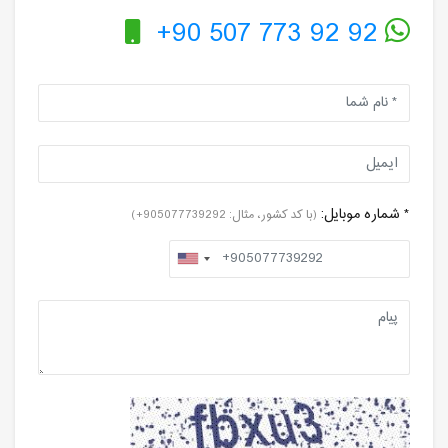
+90 507 773 92 92
* شماره موبایل:
(با کد کشور، مثال: 905077739292+)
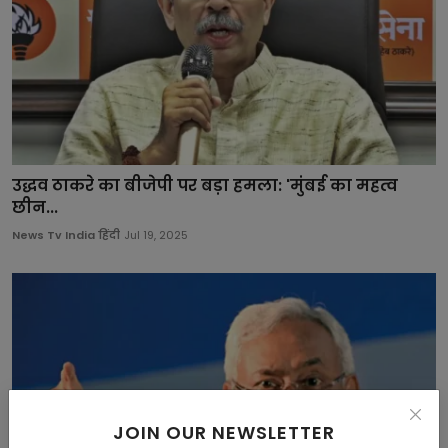
उद्धव ठाकरे का बीजेपी पर बड़ा हमला: 'मुंबई का महत्व
छीन...
News Tv India हिंदी
Jul 19, 2025
JOIN OUR NEWSLETTER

▬▬▬

Exercise objective: Reproduce the text from all the records word for word, line by line, and leave the pictures out.

Reply:
+90 507 773 92 92
* شماره موبایل:
(با کد کشور، مثال: 905077739292+)
उद्धव ठाकरे का बीजेपी पर बड़ा हमला: 'मुंबई का महत्व
छीन...
News Tv India हिंदी
Jul 19, 2025
JOIN OUR NEWSLETTER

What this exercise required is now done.